Posted at 8:36 AM | link | follow-ups | 8 comments
Pseudo-Journal Club
I'm sort of falling down on the job, Journal Club-wise, but it's been a hectic few weeks. I haven't even looked at last week's current papers, let alone this week's.
To provide a little science content to offset the mawkish sentimentality of the previous post, though, let me plug Science magazine's special issue on "Fundamentals of Measurement," which has some good stuff.
The long review articles are definitely worth a look if you've ever wanted to know more about measurement standards, particularly "Standards of Time and Frequency at the Outset of the 21st Century," by S.A. Diddams ("It's Welsh.") et al., and "The Route to Atomic and Quantum Standards" by Jeff Flowers. The former has one of the most readable descriptions of the current state of atomic timekeeping that I've ever read, while the latter gives a nice overview of the move away from physical artifacts as standard references in a variety of areas.
There's a third review, about sub-shot-noise measurement techniques, that I haven't read yet, but it's probably also worth a look.

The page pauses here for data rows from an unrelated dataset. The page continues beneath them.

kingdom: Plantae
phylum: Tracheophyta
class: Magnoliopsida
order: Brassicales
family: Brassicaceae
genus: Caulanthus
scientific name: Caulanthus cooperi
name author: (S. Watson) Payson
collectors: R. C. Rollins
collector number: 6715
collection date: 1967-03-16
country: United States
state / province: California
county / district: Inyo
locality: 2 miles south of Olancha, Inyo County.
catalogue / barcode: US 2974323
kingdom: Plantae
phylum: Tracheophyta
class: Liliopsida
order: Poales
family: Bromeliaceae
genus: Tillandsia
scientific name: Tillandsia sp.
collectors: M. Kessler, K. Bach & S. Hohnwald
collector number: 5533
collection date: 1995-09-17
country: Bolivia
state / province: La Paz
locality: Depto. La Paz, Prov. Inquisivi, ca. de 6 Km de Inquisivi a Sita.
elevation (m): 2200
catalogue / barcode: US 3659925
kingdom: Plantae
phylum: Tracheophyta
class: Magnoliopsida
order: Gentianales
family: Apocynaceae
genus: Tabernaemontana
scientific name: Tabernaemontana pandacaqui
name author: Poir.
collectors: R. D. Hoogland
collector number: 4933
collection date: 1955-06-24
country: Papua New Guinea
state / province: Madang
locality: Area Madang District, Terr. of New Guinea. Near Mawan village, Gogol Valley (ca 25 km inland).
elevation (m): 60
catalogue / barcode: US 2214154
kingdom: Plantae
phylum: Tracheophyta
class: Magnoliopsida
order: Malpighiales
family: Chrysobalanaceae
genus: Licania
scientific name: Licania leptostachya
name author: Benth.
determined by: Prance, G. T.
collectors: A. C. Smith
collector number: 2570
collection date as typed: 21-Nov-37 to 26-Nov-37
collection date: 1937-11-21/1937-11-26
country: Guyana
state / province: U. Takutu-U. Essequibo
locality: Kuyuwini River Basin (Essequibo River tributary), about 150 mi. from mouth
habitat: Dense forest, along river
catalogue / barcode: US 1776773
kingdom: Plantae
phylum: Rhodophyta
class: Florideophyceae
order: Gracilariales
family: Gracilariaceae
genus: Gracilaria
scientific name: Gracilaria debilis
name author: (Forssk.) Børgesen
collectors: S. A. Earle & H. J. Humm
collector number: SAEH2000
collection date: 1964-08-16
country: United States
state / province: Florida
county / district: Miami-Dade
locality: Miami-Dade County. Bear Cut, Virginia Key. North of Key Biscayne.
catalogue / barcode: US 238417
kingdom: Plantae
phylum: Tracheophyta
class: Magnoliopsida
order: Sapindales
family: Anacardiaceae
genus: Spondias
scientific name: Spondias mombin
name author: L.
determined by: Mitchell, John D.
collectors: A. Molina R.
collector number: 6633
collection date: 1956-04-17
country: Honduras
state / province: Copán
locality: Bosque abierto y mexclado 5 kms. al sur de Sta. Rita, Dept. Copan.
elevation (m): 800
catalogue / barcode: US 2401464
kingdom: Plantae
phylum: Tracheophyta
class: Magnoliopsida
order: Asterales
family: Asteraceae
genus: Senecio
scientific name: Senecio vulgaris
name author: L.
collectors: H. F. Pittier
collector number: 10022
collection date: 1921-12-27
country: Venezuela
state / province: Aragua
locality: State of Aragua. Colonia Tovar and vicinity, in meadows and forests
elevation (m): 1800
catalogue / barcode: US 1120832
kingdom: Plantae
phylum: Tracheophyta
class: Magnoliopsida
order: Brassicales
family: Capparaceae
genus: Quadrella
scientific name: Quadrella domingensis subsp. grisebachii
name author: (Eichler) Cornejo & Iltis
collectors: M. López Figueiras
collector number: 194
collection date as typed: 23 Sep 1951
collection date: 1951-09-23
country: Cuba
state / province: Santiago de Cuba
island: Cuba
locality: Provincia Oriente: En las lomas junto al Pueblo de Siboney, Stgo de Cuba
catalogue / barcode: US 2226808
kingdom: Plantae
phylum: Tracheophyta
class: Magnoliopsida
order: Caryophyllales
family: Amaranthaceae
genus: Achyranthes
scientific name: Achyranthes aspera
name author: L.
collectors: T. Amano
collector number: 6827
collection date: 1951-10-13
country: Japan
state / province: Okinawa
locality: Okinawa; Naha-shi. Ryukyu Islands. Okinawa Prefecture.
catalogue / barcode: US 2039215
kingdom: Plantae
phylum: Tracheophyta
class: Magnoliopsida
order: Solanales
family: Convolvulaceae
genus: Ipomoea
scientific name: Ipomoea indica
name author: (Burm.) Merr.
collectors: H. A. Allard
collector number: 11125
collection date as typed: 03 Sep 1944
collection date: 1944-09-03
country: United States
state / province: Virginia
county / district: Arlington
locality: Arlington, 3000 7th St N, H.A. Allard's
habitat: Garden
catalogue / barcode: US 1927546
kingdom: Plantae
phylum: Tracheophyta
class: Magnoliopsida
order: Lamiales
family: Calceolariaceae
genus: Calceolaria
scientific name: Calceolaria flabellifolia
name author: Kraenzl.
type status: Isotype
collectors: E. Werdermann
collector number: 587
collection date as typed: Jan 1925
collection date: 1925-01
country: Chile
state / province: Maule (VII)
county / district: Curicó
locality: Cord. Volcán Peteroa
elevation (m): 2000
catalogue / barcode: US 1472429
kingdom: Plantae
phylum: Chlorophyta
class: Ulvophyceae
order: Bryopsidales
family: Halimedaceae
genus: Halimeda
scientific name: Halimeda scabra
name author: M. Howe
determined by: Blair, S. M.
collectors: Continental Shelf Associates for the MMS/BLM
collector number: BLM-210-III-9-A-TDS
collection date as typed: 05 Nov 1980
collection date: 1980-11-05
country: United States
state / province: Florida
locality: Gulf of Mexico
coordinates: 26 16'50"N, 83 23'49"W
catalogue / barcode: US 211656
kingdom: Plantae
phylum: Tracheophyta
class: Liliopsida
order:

Posted at 3:54 PM | link | follow-ups | 1 comment
Growing Up
When I was a kid, my parents heated the house primarily with a wood-burning stove in the basement, and fires in the living-room fireplace. I didn't really notice it then-- I was just conditioned to think of this as the normal state of affairs (which is why today Kate wears three sweaters around the house, while I lounge on the couch in shorts).
(It's not that we were poor, though my father was a public school teacher, so we weren't wealthy. It was mostly because the central heat in the house is electric, meaning it would actually have been more cost-effective to heat the house by burning huge stacks of dollar bills than by running the radiators.)
Of course, to get through a New England winter (and Central New York is part of New England, at least in terms of climate) required a great deal of firewood, some of which we bought, and some of which we cut ourselves on land owned by another teacher. Cut wood would be stacked across the road from the house during the summer, split down to burnable chunks in the fall, and hauled across the back yard in a wheelbarrow, and taken into the hosue through the basement window during fall and winter.
Dealing with the firewood was the bane of my teenage existance. It was one of the few chores I was asked to do, and I was an insufferable pain in the ass about it. I bitched and moaned constantly about being made to move wood, and it was probably more hassle for my parents to make me move the wood than it would've been for them to do it themselves (maybe not, given that they kept making me do it...).
They got rid of the clunky old wood stove several years ago, replacing it with one that burns pellets of compressed wood (which come in sacks that are less annoying to deal with than the split logs used to be), but they still have the fireplace, and still buy a couple of cord of wood every year, which still gets stacked across the road, and still needs to be moved over to the house every winter.
My father's back is acting up again (he's hoping to avoid what would be his fifth or sixth disc surgery), so yesterday, I drove home to help them get a Christmas tree, and to move half a cord of wood across the road to the house. Which means, I drove a 260-mile round trip to do a job that I couldn't be bothered to do when I was fifteen and living in the house.
To the extent that growing up involves realizing what an asshole you used to be back in the day, I guess that means I'm an adult now.